# Requirement
Rewrite the rows starting at the line containing "pose: elev=333.3 azim=64.2" and ending at the end of the rows, with the pictures left out. Raise both coordinates of each dot position found in the second view by 21, and keep every other line unchanged.
━━━━━ Exercise material ━━━━━
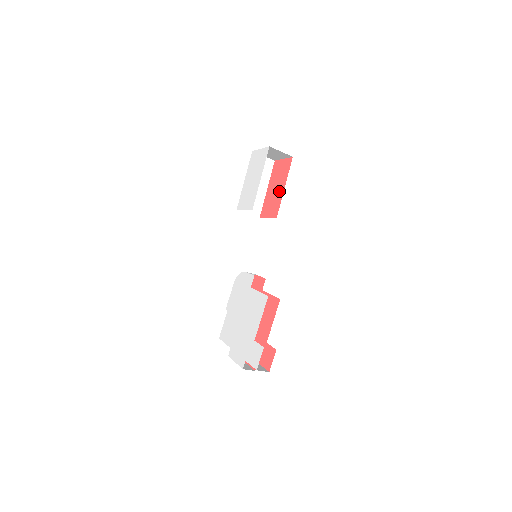
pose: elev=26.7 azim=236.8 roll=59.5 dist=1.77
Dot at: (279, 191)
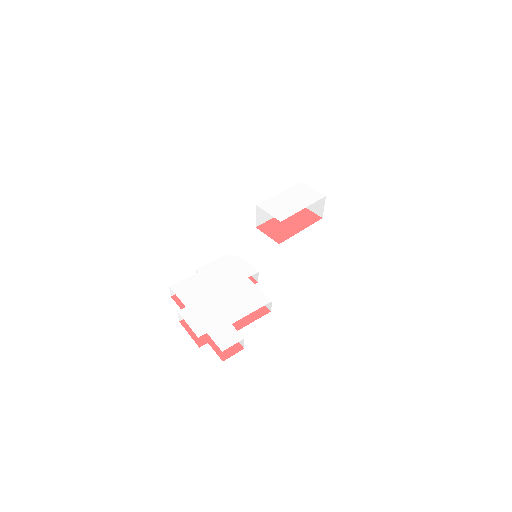
Dot at: (294, 228)
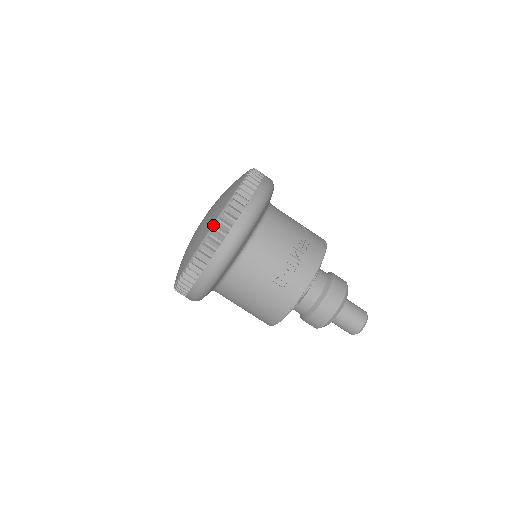
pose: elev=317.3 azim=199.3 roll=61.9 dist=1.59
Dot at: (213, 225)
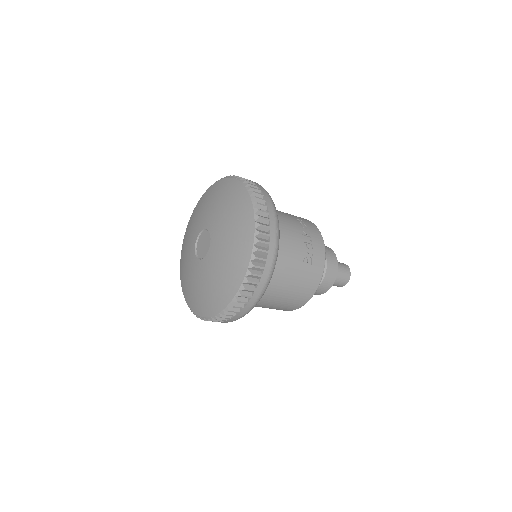
Dot at: (255, 231)
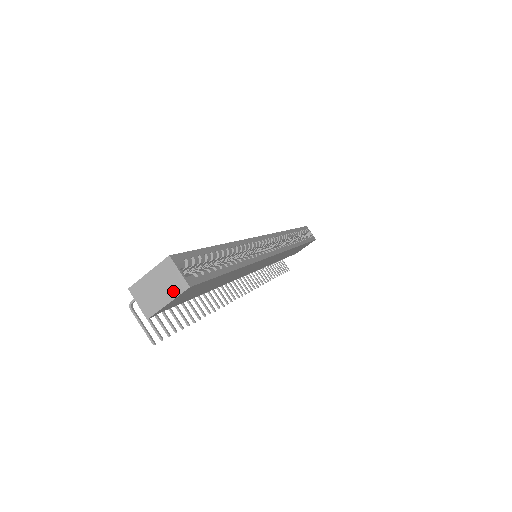
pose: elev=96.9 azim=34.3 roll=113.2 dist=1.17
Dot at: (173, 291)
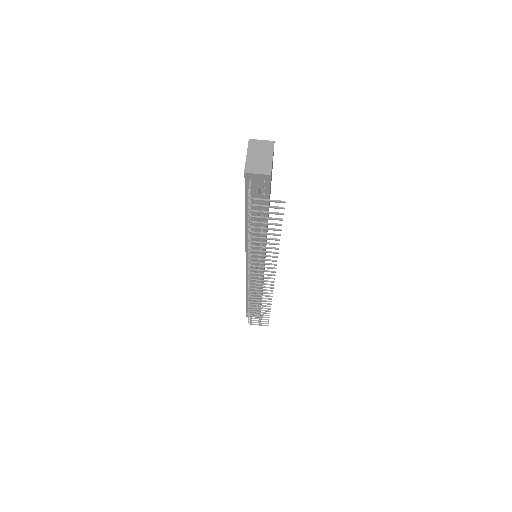
Dot at: (269, 150)
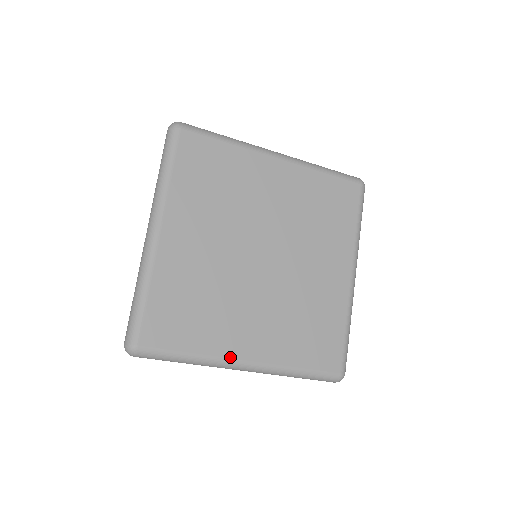
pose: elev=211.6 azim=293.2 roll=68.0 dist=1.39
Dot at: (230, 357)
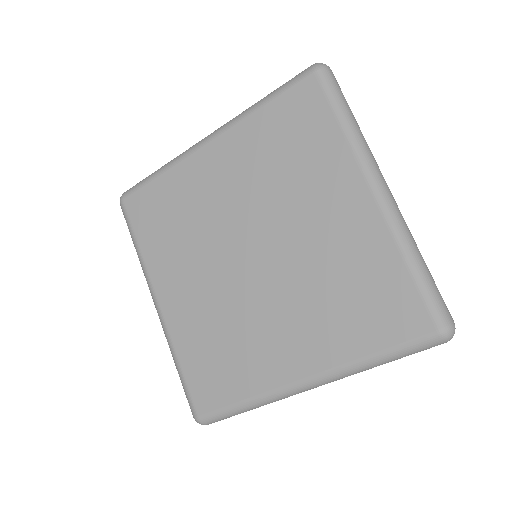
Dot at: (282, 384)
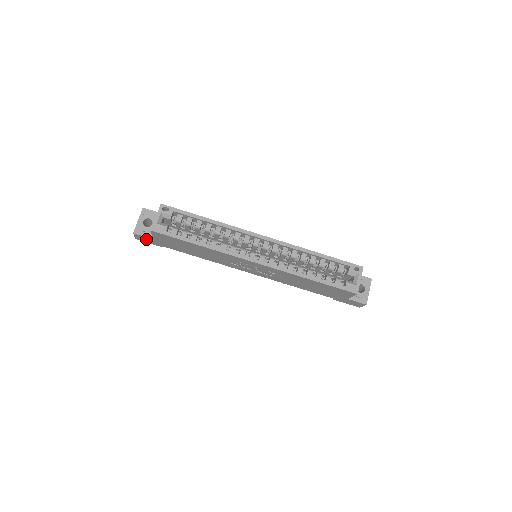
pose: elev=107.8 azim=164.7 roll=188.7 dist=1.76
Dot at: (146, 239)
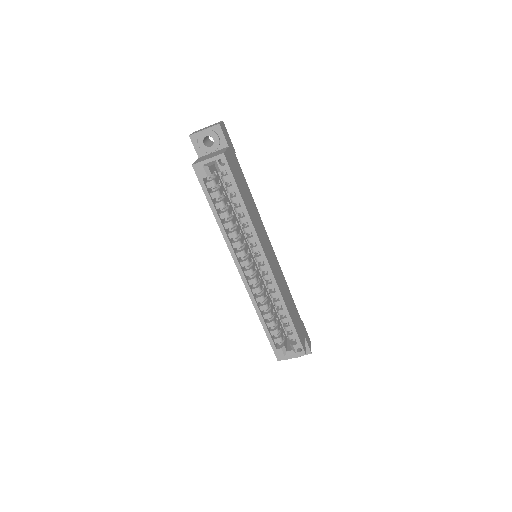
Dot at: occluded
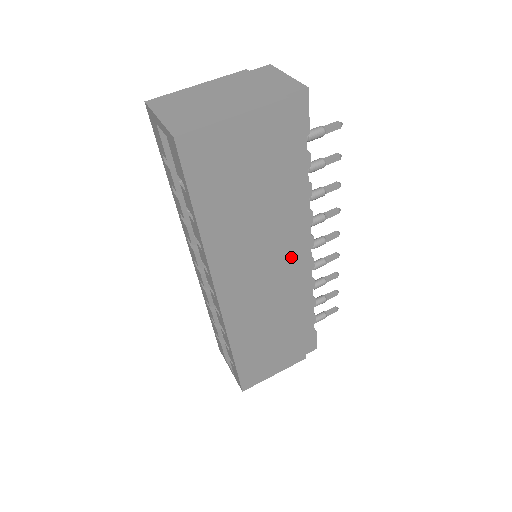
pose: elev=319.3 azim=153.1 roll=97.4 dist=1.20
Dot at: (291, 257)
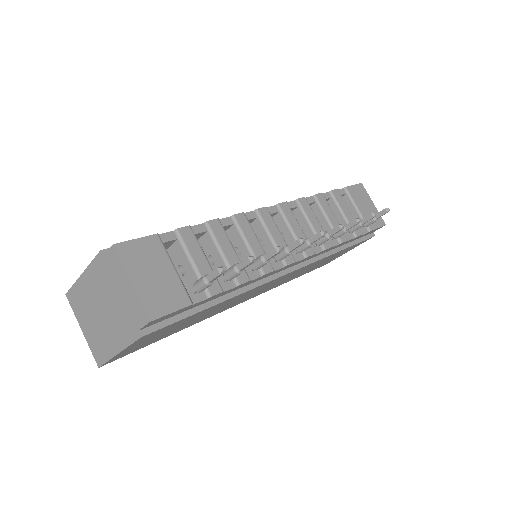
Dot at: (277, 279)
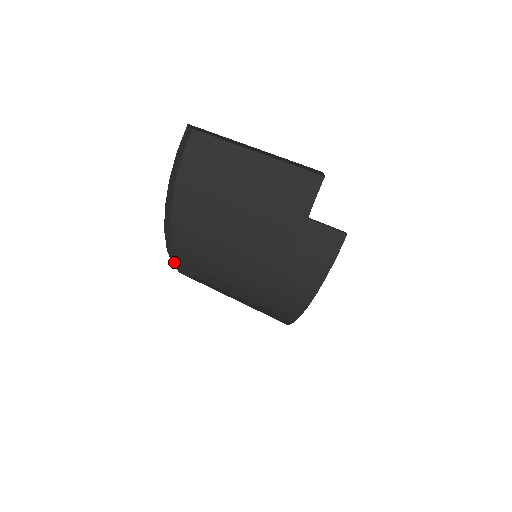
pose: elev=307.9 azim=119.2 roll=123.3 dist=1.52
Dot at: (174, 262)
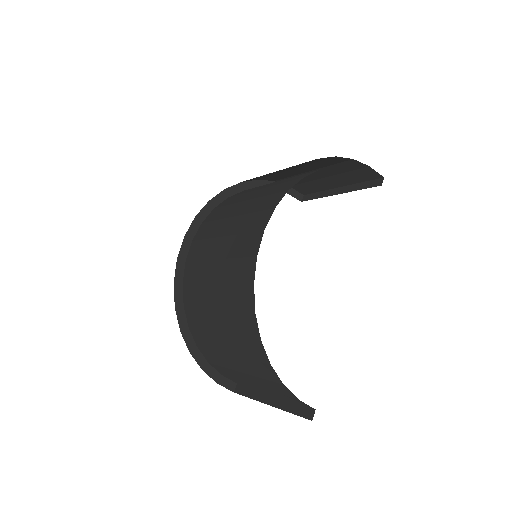
Dot at: (209, 205)
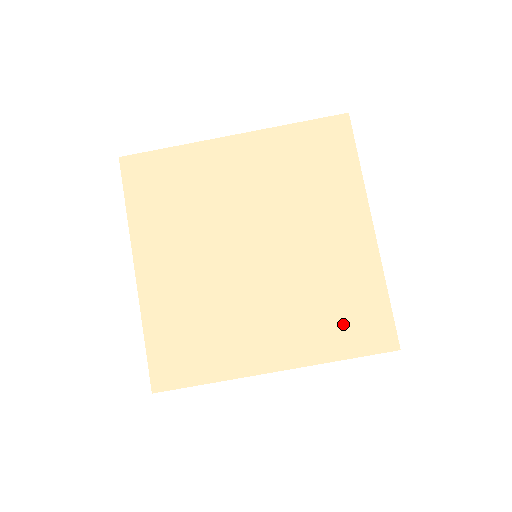
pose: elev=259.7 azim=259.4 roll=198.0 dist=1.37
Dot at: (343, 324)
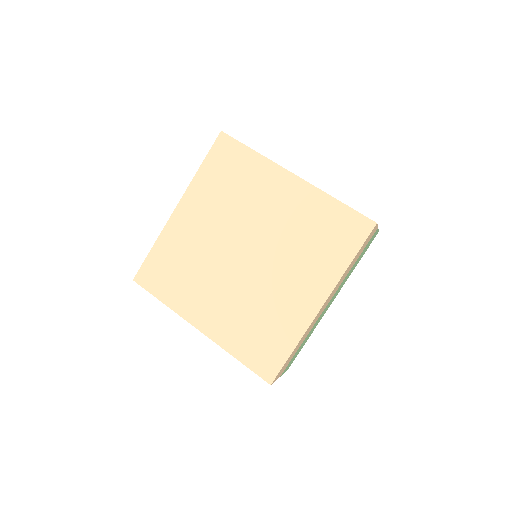
Dot at: (332, 242)
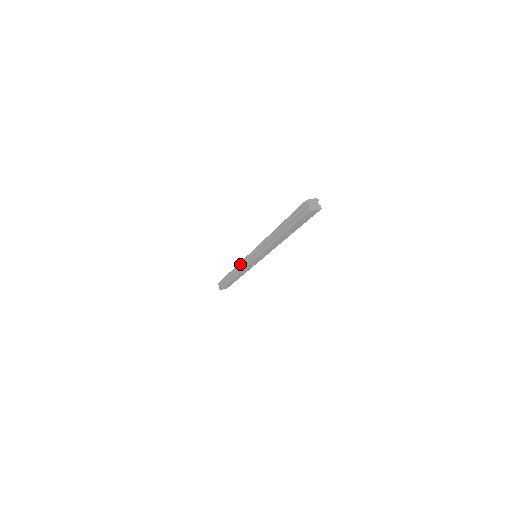
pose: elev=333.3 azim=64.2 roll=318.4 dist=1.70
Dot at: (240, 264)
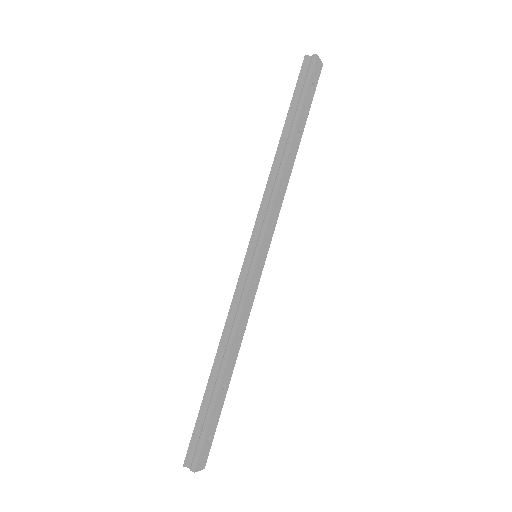
Dot at: (231, 310)
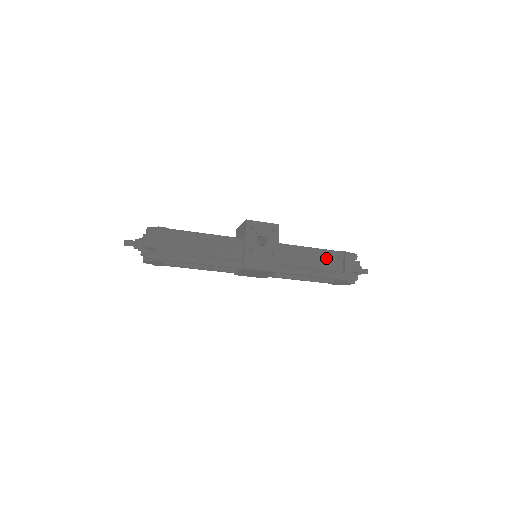
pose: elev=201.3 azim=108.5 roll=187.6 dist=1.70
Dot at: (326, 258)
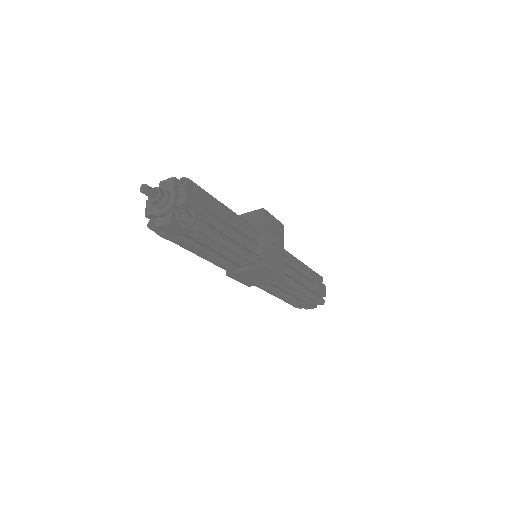
Dot at: (306, 275)
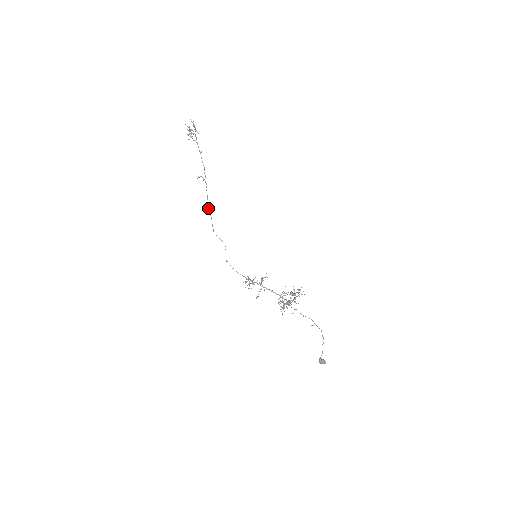
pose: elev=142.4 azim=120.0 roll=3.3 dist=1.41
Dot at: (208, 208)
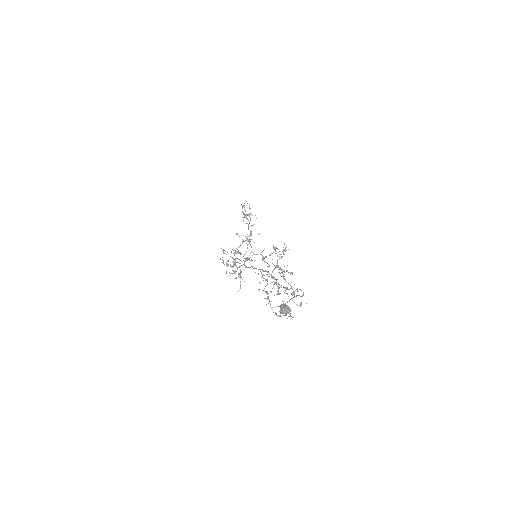
Dot at: (233, 250)
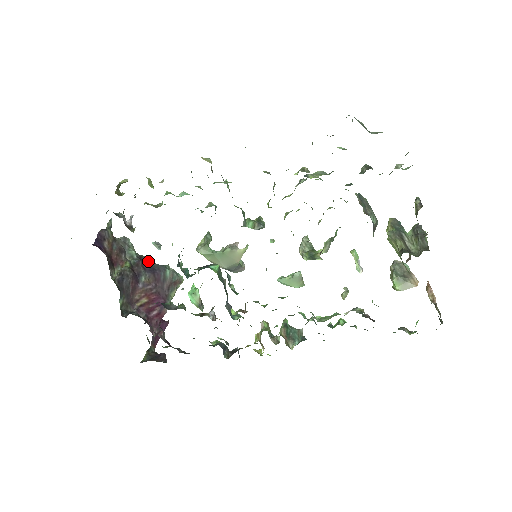
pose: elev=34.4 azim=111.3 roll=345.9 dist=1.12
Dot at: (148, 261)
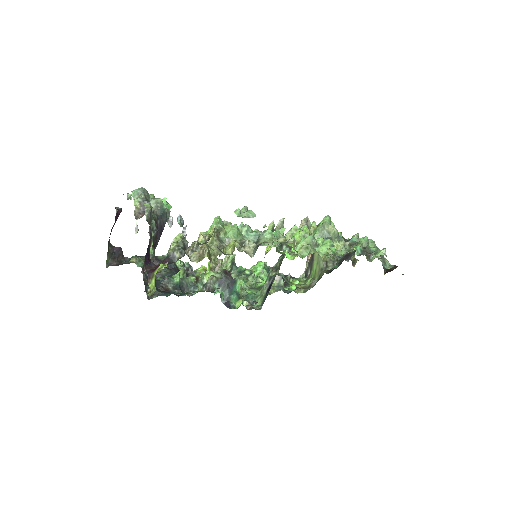
Dot at: (157, 217)
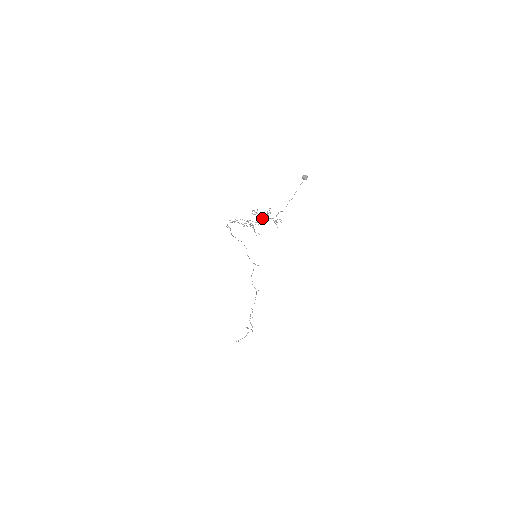
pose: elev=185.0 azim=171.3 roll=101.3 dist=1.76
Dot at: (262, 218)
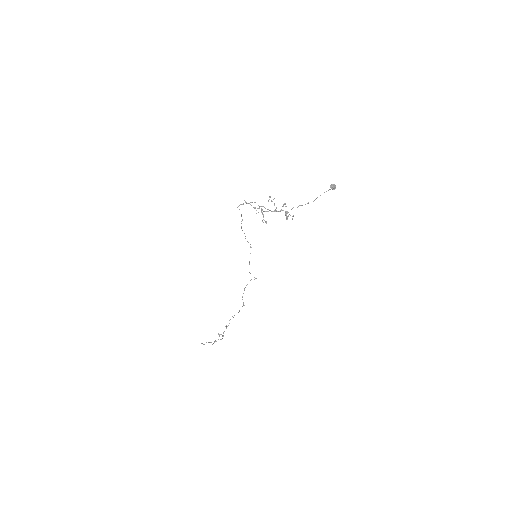
Dot at: (276, 207)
━━━━━
# Solved problem
pose: elev=333.3 azim=64.2 roll=318.4 dist=1.70
Dot at: (240, 264)
Dot at: (252, 331)
pose: elev=201.3 azim=108.5 roll=187.6 dist=1.70
Dot at: (326, 258)
Dot at: (327, 296)
pose: elev=142.4 azim=120.0 roll=3.3 dist=1.41
Dot at: (208, 208)
Dot at: (254, 271)
pose: elev=34.4 azim=111.3 roll=345.9 dist=1.12
Dot at: (148, 261)
Dot at: (178, 238)
pose: elev=185.0 azim=171.3 roll=101.3 dist=1.76
Dot at: (262, 218)
Dot at: (297, 228)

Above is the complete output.